= Beginning of Section =

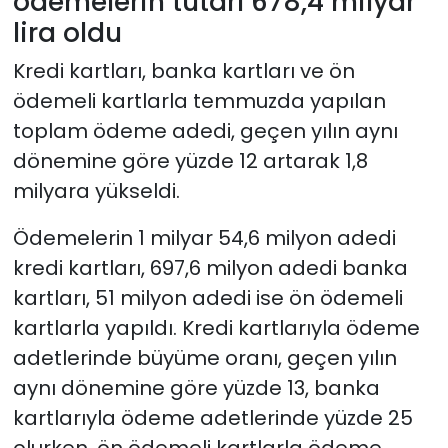
ödemelerin tutarı 678,4 milyar
lira oldu
Kredi kartları, banka kartları ve ön
ödemeli kartlarla temmuzda yapılan
toplam ödeme adedi, geçen yılın aynı
dönemine göre yüzde 12 artarak 1,8
milyara yükseldi.
Ödemelerin 1 milyar 54,6 milyon adedi
kredi kartları, 697,6 milyon adedi banka
kartları, 51 milyon adedi ise ön ödemeli
kartlarla yapıldı. Kredi kartlarıyla ödeme
adetlerinde büyüme oranı, geçen yılın
aynı dönemine göre yüzde 13, banka
kartlarıyla ödeme adetlerinde yüzde 25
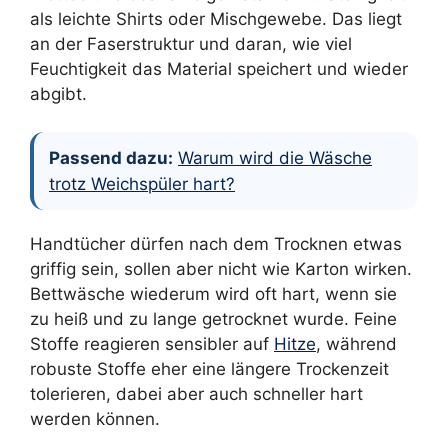
als leichte Shirts oder Mischgewebe. Das liegt
an der Faserstruktur und daran, wie viel
Feuchtigkeit das Material speichert und wieder
abgibt.
Passend dazu:
Warum wird die Wäsche
trotz Weichspüler hart?
Handtücher dürfen nach dem Trocknen etwas
griffig sein, sollen aber nicht wie Karton wirken.
Bettwäsche wiederum wird oft hart, wenn sie
zu heiß und zu lange getrocknet wurde. Feine
Stoffe reagieren sensibler auf
Hitze
, während
robuste Stoffe eher eine längere Trockenzeit
tolerieren, dabei aber auch schneller hart
werden können.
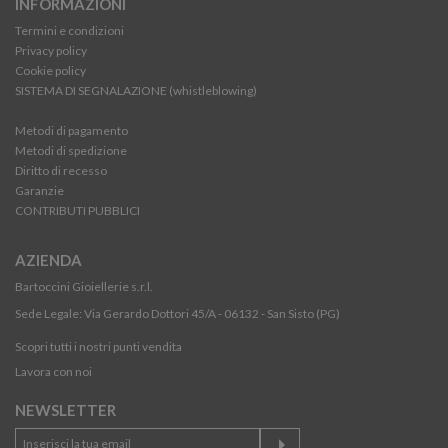
INFORMAZIONI
Termini e condizioni
Privacy policy
Cookie policy
SISTEMA DI SEGNALAZIONE (whistleblowing)
Metodi di pagamento
Metodi di spedizione
Diritto di recesso
Garanzie
CONTRIBUTI PUBBLICI
AZIENDA
Bartoccini Gioiellerie s.r.l.
Sede Legale: Via Gerardo Dottori 45/A - 06132 - San Sisto (PG)
Scopri tutti i nostri punti vendita
Lavora con noi
NEWSLETTER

= End of Section =

Send back the entries above exactly. Skip the images.

ödemelerin tutarı 678,4 milyar
lira oldu
Kredi kartları, banka kartları ve ön
ödemeli kartlarla temmuzda yapılan
toplam ödeme adedi, geçen yılın aynı
dönemine göre yüzde 12 artarak 1,8
milyara yükseldi.
Ödemelerin 1 milyar 54,6 milyon adedi
kredi kartları, 697,6 milyon adedi banka
kartları, 51 milyon adedi ise ön ödemeli
kartlarla yapıldı. Kredi kartlarıyla ödeme
adetlerinde büyüme oranı, geçen yılın
aynı dönemine göre yüzde 13, banka
kartlarıyla ödeme adetlerinde yüzde 25
als leichte Shirts oder Mischgewebe. Das liegt
an der Faserstruktur und daran, wie viel
Feuchtigkeit das Material speichert und wieder
abgibt.
Passend dazu:
Warum wird die Wäsche
trotz Weichspüler hart?
Handtücher dürfen nach dem Trocknen etwas
griffig sein, sollen aber nicht wie Karton wirken.
Bettwäsche wiederum wird oft hart, wenn sie
zu heiß und zu lange getrocknet wurde. Feine
Stoffe reagieren sensibler auf
Hitze
, während
robuste Stoffe eher eine längere Trockenzeit
tolerieren, dabei aber auch schneller hart
werden können.
INFORMAZIONI
Termini e condizioni
Privacy policy
Cookie policy
SISTEMA DI SEGNALAZIONE (whistleblowing)
Metodi di pagamento
Metodi di spedizione
Diritto di recesso
Garanzie
CONTRIBUTI PUBBLICI
AZIENDA
Bartoccini Gioiellerie s.r.l.
Sede Legale: Via Gerardo Dottori 45/A - 06132 - San Sisto (PG)
Scopri tutti i nostri punti vendita
Lavora con noi
NEWSLETTER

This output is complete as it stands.